» **Entries provided**
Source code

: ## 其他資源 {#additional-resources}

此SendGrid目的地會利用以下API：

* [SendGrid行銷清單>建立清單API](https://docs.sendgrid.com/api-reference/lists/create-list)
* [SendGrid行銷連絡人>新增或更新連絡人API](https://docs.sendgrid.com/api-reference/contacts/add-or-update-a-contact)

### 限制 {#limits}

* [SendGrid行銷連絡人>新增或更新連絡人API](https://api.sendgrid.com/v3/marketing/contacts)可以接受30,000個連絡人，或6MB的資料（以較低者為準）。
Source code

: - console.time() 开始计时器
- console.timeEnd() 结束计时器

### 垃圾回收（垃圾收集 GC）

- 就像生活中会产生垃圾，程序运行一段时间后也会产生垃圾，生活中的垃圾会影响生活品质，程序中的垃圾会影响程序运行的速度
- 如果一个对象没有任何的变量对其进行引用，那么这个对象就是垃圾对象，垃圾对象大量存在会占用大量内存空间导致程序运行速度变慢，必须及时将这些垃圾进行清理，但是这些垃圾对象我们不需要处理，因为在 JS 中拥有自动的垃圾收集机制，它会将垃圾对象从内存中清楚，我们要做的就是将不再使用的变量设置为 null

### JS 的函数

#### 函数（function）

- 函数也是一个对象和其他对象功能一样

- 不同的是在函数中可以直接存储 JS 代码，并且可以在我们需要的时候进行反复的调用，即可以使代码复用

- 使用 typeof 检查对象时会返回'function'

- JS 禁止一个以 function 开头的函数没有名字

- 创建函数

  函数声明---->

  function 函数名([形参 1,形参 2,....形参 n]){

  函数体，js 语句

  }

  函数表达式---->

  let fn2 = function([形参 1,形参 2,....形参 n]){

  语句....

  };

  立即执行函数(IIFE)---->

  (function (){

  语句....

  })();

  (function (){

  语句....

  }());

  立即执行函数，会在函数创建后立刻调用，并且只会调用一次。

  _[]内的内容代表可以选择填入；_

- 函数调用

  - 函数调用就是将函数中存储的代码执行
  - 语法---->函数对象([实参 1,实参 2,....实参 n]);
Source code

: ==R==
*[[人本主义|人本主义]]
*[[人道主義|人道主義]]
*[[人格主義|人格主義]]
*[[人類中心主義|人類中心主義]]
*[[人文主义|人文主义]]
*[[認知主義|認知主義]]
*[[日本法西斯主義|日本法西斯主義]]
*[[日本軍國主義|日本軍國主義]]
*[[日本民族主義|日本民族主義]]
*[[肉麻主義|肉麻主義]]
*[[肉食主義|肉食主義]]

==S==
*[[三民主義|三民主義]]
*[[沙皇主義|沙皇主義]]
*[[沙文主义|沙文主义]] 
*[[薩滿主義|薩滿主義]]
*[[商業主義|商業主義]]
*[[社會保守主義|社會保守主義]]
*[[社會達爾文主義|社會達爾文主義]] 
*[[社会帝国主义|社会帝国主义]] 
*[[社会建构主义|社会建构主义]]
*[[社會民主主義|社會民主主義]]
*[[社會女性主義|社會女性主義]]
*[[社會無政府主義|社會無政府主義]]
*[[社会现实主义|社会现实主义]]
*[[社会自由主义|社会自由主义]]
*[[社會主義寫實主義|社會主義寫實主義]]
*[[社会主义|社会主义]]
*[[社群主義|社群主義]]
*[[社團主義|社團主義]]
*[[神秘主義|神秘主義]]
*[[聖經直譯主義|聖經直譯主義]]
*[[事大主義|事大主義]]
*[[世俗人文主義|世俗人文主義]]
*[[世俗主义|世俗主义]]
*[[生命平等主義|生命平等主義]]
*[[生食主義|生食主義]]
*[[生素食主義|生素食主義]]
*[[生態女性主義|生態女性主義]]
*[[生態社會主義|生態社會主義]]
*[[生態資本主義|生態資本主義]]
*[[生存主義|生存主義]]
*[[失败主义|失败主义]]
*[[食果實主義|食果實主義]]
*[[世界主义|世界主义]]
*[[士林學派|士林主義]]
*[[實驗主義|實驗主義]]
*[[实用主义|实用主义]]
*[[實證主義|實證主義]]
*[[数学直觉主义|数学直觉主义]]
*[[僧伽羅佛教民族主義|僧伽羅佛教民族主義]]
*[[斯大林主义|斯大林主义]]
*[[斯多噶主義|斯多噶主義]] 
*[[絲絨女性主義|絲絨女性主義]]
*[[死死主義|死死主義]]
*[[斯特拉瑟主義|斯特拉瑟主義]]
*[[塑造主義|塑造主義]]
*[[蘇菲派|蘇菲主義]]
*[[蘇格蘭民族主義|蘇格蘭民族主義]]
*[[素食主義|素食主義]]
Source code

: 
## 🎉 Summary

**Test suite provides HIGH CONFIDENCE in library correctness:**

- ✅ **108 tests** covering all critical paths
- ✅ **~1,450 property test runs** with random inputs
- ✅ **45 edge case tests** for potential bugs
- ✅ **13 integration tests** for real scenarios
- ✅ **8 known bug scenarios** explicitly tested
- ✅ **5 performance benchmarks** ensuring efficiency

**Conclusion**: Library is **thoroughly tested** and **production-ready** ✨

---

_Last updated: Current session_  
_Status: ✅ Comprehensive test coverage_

» **Problem to work on**
Select every line of the material above holding the word "新增或更新連絡人API" and copy it.

» **Reply**
* [SendGrid行銷連絡人>新增或更新連絡人API](https://docs.sendgrid.com/api-reference/contacts/add-or-update-a-contact)
* [SendGrid行銷連絡人>新增或更新連絡人API](https://api.sendgrid.com/v3/marketing/contacts)可以接受30,000個連絡人，或6MB的資料（以較低者為準）。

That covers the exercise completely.